By Mindy Lucas
The City of Beaufort will be under a considerable financial strain for the next six to nine months after the recent loss of tax revenue and other sources of funding and will have to tighten its belt for the remainder of the year, officials said recently.
At Beaufort’s most recent city council meeting held Tuesday, April 14, City Manager Bill Prokop estimated the lost revenue would be between $1.8 million to $2 million for the fiscal year ending June 30.
The lost revenue comes from business license taxes, accommodations taxes, hospitality taxes, personal property permits and various other sources, Prokop said at the meeting.
Some sources such as accommodations and hospitality taxes that “pass through” to the city when visitors stay or purchase goods in Beaufort are permanently lost now that many of those businesses are closed, while others such business license taxes or personal property permits will come in at a lower rate or slower as some are deferred.

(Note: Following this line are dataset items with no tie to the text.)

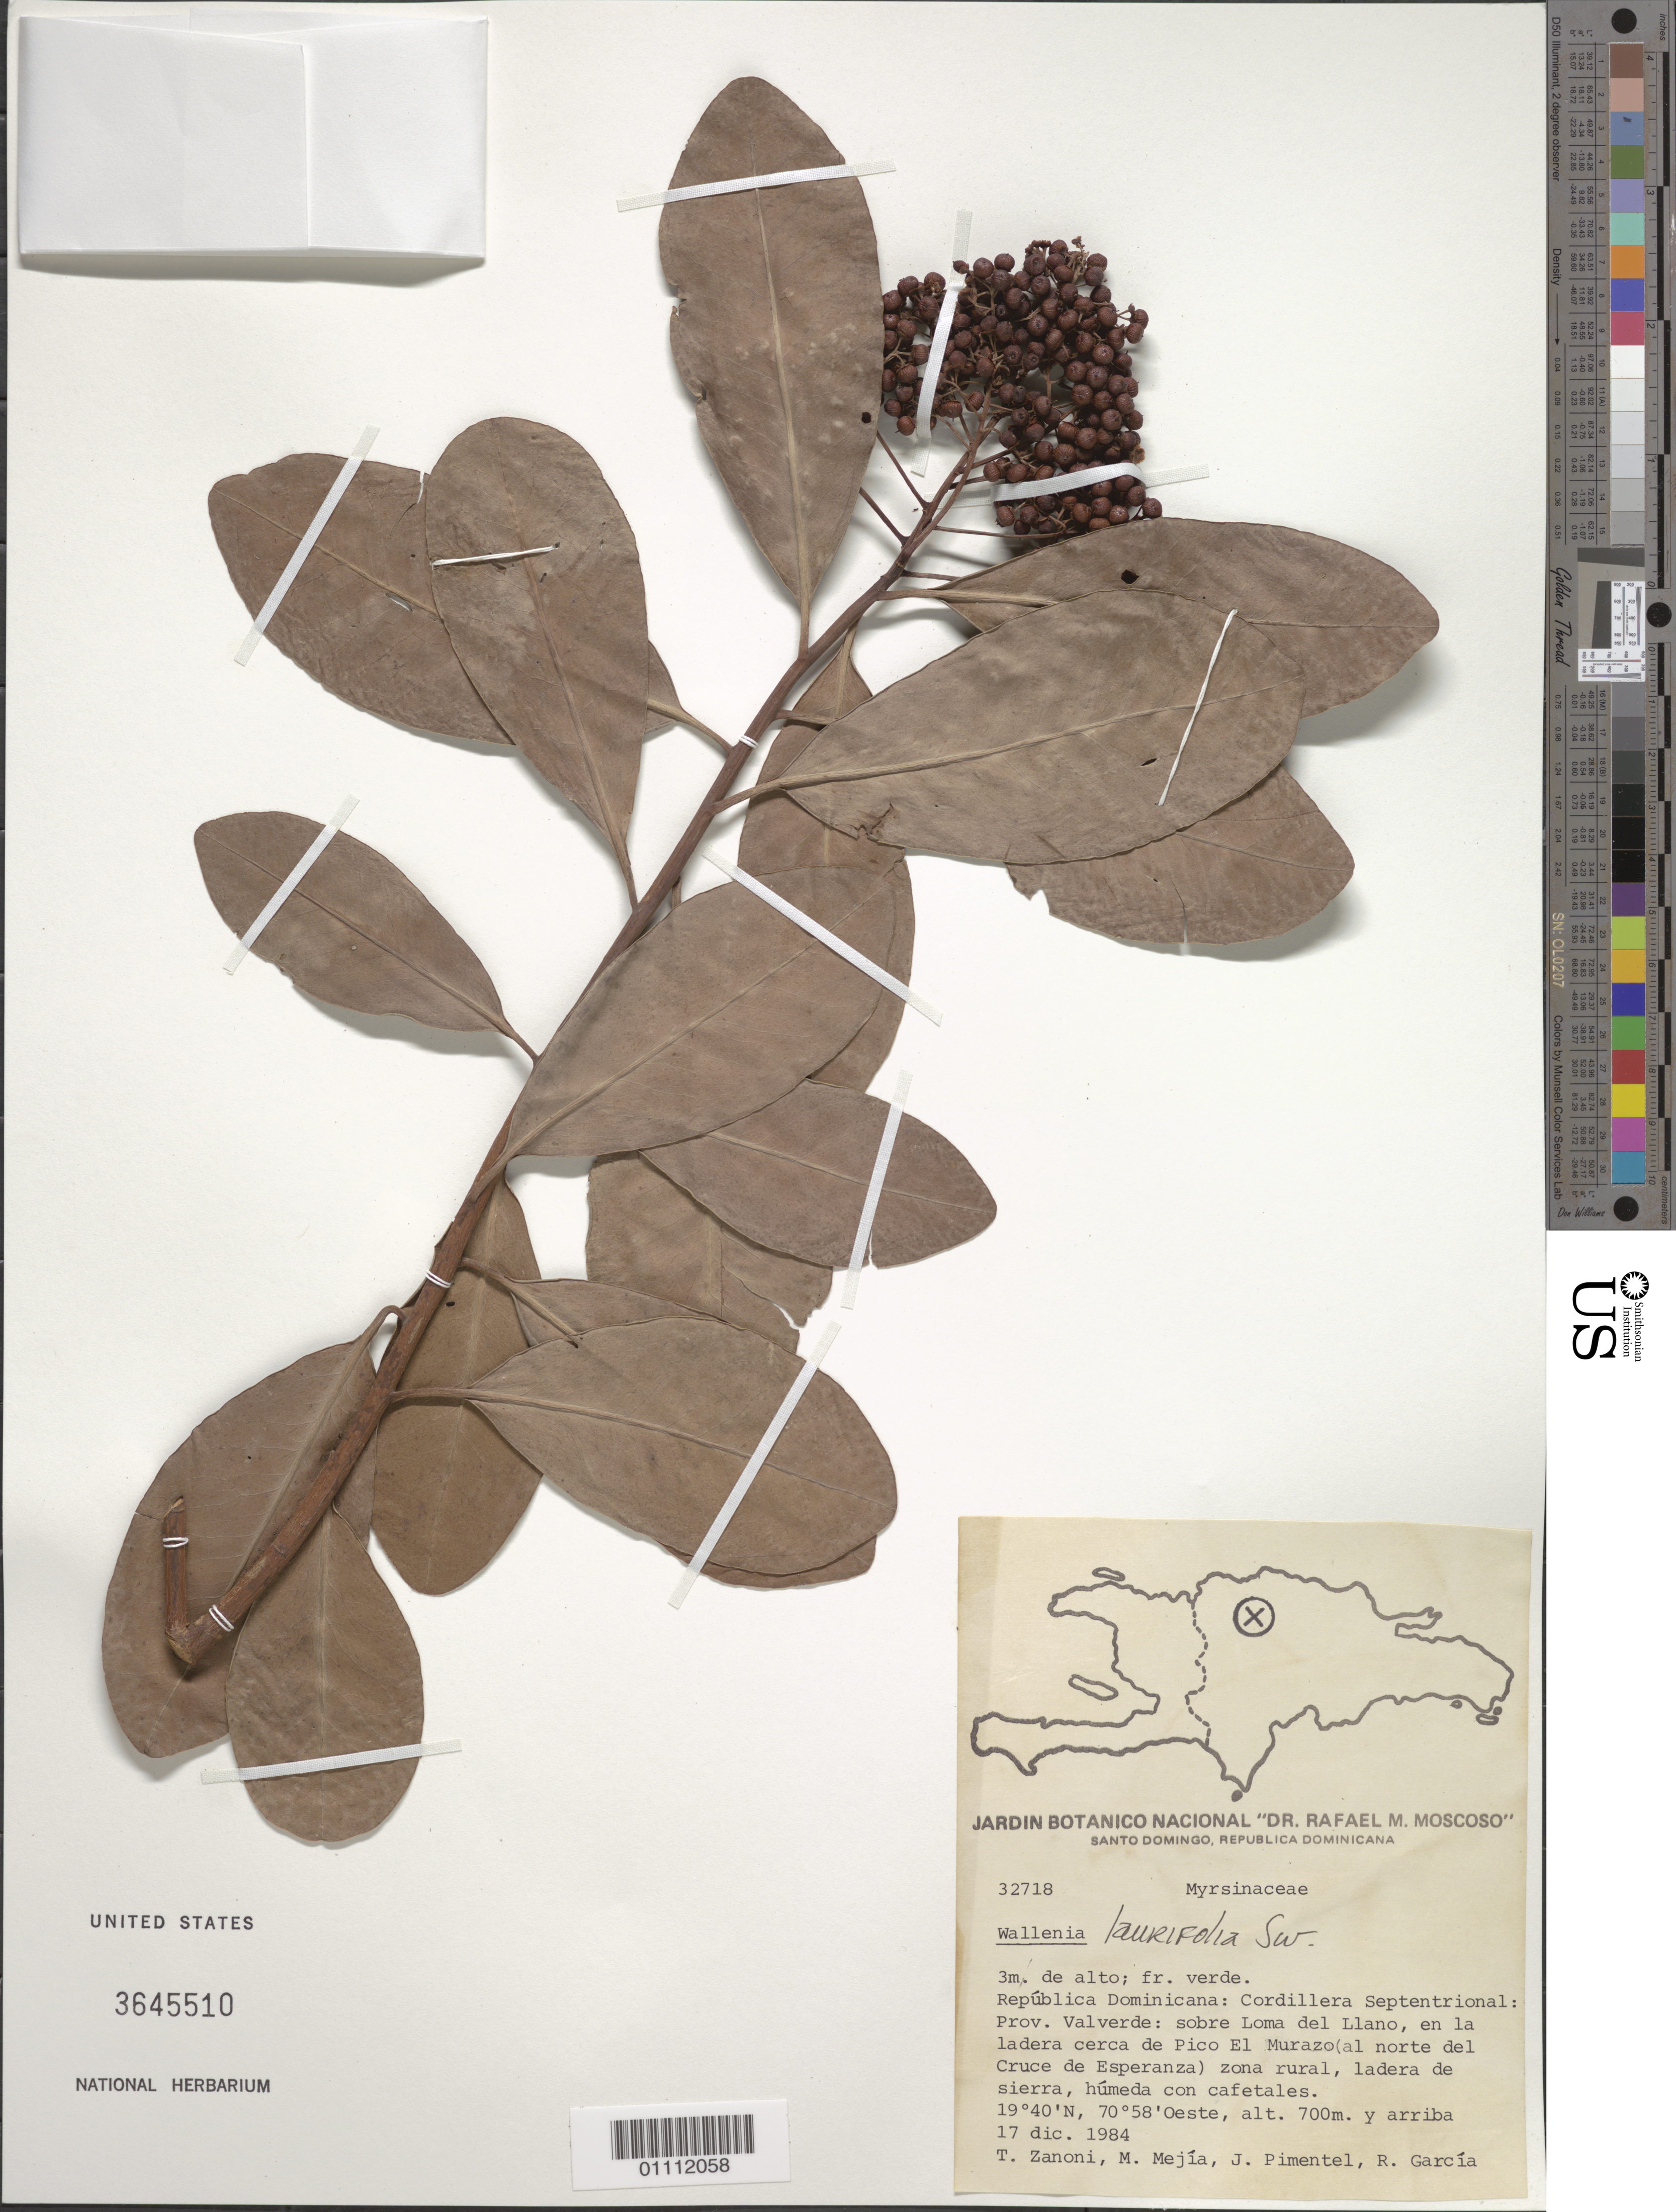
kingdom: Plantae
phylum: Tracheophyta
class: Magnoliopsida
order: Ericales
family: Primulaceae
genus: Wallenia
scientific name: Wallenia laurifolia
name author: Sw.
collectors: T. A. Zanoni, M. Mejia, J. Pimentel & R. G. García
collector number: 32718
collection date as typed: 17 Dec 1984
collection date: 1984-12-17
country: Dominican Republic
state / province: Valverde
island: Hispaniola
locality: Cordillera Septentrional, sobre Loma del Llano, en la ladera cerca de Pico El Murazo (al norte del Cruce de Esperanza)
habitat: Zona rural, ladera de sierra, húmida con cafetales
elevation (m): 700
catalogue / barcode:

The city is also entering what would normally be its “lean months” in terms of revenue collection, or July through December, said Prokop.
“Cash is going to be very tight for us,” he said, at the meeting.
As a result, the city has taken steps to curtail spending starting with a hiring freeze which will affect such open positions as police officers. The city will fill two positions it just hired for, Prokop said by phone recently, but will have to freeze five more it was trying to fill.
In addition, the city will cut back on operating costs, put capital projects on hold, with the exception of stormwater projects, and will halt overnight travel and training, except for police or fire academy training.
Asked if the city expects layoffs or furloughs of any kind this year Prokop said, “absolutely not”
“We are not going to have to do that with the measures we’re taking,” he said.
While the measures will save the city an estimated $400,000-$475,000 for the current budget year, city services will be stretched to the limit and the impacts are expected to be felt in 2021 as well as business taxes, as just one example, are based on how businesses did the previous year.
“So people who had a bad year this year, will be struggling into next year,” he said.
Another factor that could further exacerbate the city’s economic situation are increased costs on everything from stormwater and facilities maintenance costs, to landscaping and street sweeping contracts to increases in insurance premiums.
The city was recently hit with a 40 percent increase in the city’s tort insurance alone, Prokop said at the meeting.
Meanwhile, officials with both federal and state governments have said there will money to help municipalities that are hurting.
“But when and how much is unclear,” Prokop said.
“It took us three appeals and almost four years to get our money from Hurricane Matthew,” he reminded council members at the meeting.